Frequently Asked Questions
What does it cost to use the on-line activities on this site?
The Chemistry Collective project is currently funded by the National Science Foundation, so our software is available free of charge to all educators and students. You and your students can use it on the web immediately without any licensing requirements. We only ask that you let us know that you are using it, along with the number of students involved, so that we can report data about the overall use to our funders. Additional comments are also welcome to help improve all of the activities in this collection.
What are the Recommended System Requirements for the Virtual Lab?
The Virtual Lab will run on the following operating systems: Windows XP, Vista, Windows7 or Mac OS 10.5 and higher.

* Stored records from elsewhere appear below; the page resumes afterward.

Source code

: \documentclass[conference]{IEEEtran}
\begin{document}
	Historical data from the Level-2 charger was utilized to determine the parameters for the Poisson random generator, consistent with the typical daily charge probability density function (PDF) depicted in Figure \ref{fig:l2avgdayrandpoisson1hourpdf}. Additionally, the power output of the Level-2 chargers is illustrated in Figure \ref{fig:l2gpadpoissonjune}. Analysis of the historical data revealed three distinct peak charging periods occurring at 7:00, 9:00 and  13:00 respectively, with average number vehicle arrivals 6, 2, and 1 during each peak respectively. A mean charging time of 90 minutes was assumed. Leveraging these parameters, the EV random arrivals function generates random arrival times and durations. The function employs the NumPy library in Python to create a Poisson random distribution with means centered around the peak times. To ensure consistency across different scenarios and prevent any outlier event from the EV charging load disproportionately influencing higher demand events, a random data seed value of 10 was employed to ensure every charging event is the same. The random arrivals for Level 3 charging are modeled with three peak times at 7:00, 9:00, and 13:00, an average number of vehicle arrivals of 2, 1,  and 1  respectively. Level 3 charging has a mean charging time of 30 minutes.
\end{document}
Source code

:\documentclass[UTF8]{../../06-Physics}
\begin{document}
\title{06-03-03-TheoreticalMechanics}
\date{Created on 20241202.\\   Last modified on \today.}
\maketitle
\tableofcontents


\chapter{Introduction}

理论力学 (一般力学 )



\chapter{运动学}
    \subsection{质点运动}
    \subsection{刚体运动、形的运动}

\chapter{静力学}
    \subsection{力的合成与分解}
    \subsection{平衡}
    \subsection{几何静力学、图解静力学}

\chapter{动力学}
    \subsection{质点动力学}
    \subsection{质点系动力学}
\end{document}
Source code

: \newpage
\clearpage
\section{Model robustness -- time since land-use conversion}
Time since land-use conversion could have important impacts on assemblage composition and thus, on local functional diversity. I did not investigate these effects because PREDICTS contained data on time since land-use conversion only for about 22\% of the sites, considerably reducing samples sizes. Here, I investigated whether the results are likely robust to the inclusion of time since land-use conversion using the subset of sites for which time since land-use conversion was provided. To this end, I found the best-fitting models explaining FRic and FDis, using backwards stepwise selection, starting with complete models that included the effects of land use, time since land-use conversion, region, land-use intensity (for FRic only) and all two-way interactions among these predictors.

In most cases, the Virtual Lab will work with few problems, but it will run best with following suggested minimum requirements: 512 MB of RAM, 50 MB hard drive space and 800 x 600 screen resolution.
If you have problems loading or running the Virtual Lab on your computer, please contact us at: .
How can I become a contributor to the ChemCollective?
Once you have created a new Virtual Lab activity or scenario, send us the files by e-mail and we will post it to the ChemCollective site and give you credit as the author of the problem. It will them become available to any instructors who want to use it in their chemistry classes.
How can I have my website listed on ChemCollective.org?
Just send us your URL and we will include it in our links to chemistry websites. You can also establish an instructor page within the ChemCollective site. You can then use ChemCollective.org as the place your students visit to access assignments and run Virtual Lab homework problems. They can just log on, go to the Students section of the website, and and click on Find your instructor's website.
Can I get copies of the Virtual Lab on CD if web access is difficult for my students?
Yes, you can. While we encourage use of the Virtual Lab over the web, we realize that in some situations this may not be feasible. We will be happy to send you copies of the Virtual Lab on CD, although we may need to charge a small fee to cover our costs depending on the number of CDs you need. Please contact us at to request CDs for your classroom.
How easy is it for students to learn to use the virtual lab?
Our observations of new users indicate that 5 minutes of exploration is typically sufficient for students to learn the essential features of the Virtual Lab. You can help by walking them through the step-by-step sample titration problem that illustrates all of the features in context. A user guide that explains the function of each feature is also available to answer questions about specific Virtual Lab tools or features.
What feedback or comments would you like me to provide?
Any comments that help to assess the effectiveness of any of the activities or guide other instructors are welcome. There is a comment button for each activity so that other instructors will see your remarks when they are added. Questions you might address include:
- Was the level of difficulty appropriate for your course?
- How have your students responded to Virtual Lab experiments and scenarios in terms of interest or motivation?
- Have would you describe your students' ability to learn chemistry using these activities? What additional topics or tools would you like to see added to the collection?
How do I create my own activities for the Virtual Lab?
Over half of the activities on our website were developed by the user community. We hope to build an even larger collection of activities as the community grows.
Our Virtual Lab activity authoring tool is currently being “revamped”. Until it’s completed, the easiest way to create a new activity is to send us your ideas and we can work with you to create the problem for your classroom. The following checklist of information may be helpful in creating the new activity:
- Choose the chemicals you need from the activity. (The virtual lab currently only supports aqueous reactions).
- Decide which Virtual Laboratory tools, such as the Solution Viewer and the pH meter you would like to enable for this activity.
- Write a short description of the problem.